The DUP denounced this as an attempt to break the UK, but sources said they might reconsider their decision if the safety net came with its own bumper – the so-called "Stormont lock".

This would allow the assembly to have a veto over the EU rules that would apply if and if the rest of the UK diverged from the laws of the EU. EU. The DUP rejected the lock at the time as "aesthetic and meaningless" because it was not legally binding.

Some, however, believe that governance by Stormont could be part of the solution if it was incorporated into the withdrawal agreement.

The frustration comes after a week of shuttle diplomacy during which Boris Johnson flew to Dublin for his first face-to-face meeting with Varadkar since he became prime minister.

In what appeared to be an evolution of his "do not do or don'ts" policy, Johnson said his absolute preference was for an agreement, saying it would be a "policy failure" for all concerned.

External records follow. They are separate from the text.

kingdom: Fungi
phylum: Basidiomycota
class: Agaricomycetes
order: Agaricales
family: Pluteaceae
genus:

They were unable to hit a treat.

His change of tone led many people to believe that the mood music had changed and that the space had been cleared for an agreement centered on the original backstop of Northern Ireland.

Phil Hogan, the EU's new trade commissioner and ally of Varadkar, said he detected a change of position offering a glimmer of hope for an agreement.

"I also note that the British Prime Minister has moved away from his position … where he is now ready to examine the divergence of certain rules and regulations on the island of Ireland from the Kingdom United, "he said.

Many believe that this could only survive if the backstop was renamed because it is now considered a toxic term.

Hogan told RTE: "There are already constitutional problems in the withdrawal agreement that may have to be solved if this request is made.Of course, we can examine it.